::: Task input :::

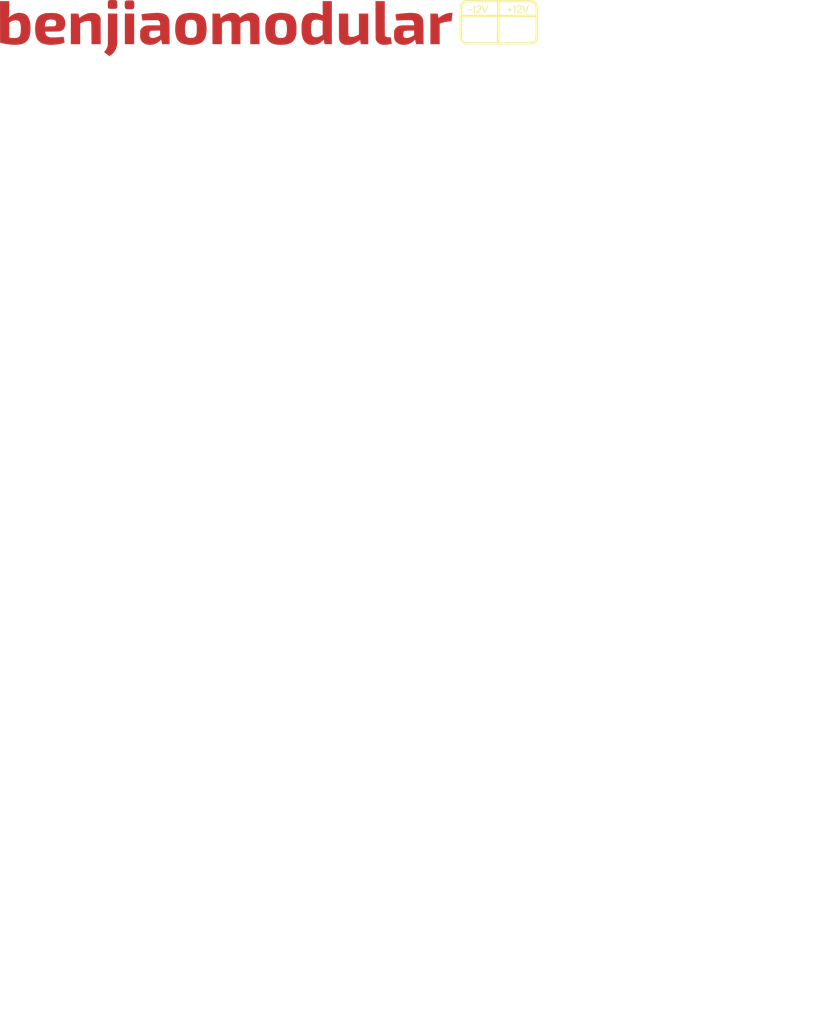
<source format=kicad_pcb>
(kicad_pcb (version 20211014) (generator pcbnew)

  (general
    (thickness 1.6)
  )

  (paper "A4")
  (layers
    (0 "F.Cu" signal)
    (31 "B.Cu" signal)
    (32 "B.Adhes" user "B.Adhesive")
    (33 "F.Adhes" user "F.Adhesive")
    (34 "B.Paste" user)
    (35 "F.Paste" user)
    (36 "B.SilkS" user "B.Silkscreen")
    (37 "F.SilkS" user "F.Silkscreen")
    (38 "B.Mask" user)
    (39 "F.Mask" user)
    (40 "Dwgs.User" user "User.Drawings")
    (41 "Cmts.User" user "User.Comments")
    (42 "Eco1.User" user "User.Eco1")
    (43 "Eco2.User" user "User.Eco2")
    (44 "Edge.Cuts" user)
    (45 "Margin" user)
    (46 "B.CrtYd" user "B.Courtyard")
    (47 "F.CrtYd" user "F.Courtyard")
    (48 "B.Fab" user)
    (49 "F.Fab" user)
  )

  (setup
    (pad_to_mask_clearance 0.2)
    (pcbplotparams
      (layerselection 0x00010f0_80000001)
      (disableapertmacros false)
      (usegerberextensions false)
      (usegerberattributes true)
      (usegerberadvancedattributes true)
      (creategerberjobfile true)
      (svguseinch false)
      (svgprecision 6)
      (excludeedgelayer true)
      (plotframeref false)
      (viasonmask false)
      (mode 1)
      (useauxorigin false)
      (hpglpennumber 1)
      (hpglpenspeed 20)
      (hpglpendiameter 15.000000)
      (dxfpolygonmode true)
      (dxfimperialunits true)
      (dxfusepcbnewfont true)
      (psnegative false)
      (psa4output false)
      (plotreference true)
      (plotvalue true)
      (plotinvisibletext false)
      (sketchpadsonfab false)
      (subtractmaskfromsilk false)
      (outputformat 1)
      (mirror false)
      (drillshape 1)
      (scaleselection 1)
      (outputdirectory "gerbers/")
    )
  )

  (net 0 "")

  (footprint "LOGO" (layer "F.Cu") (at 0 0))

  (footprint "LOGO" (layer "F.Cu") (at 0 0))

)

</source>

:::

Show the lines of the data that hold the word "Adhes".

    (32 "B.Adhes" user "B.Adhesive")
    (33 "F.Adhes" user "F.Adhesive")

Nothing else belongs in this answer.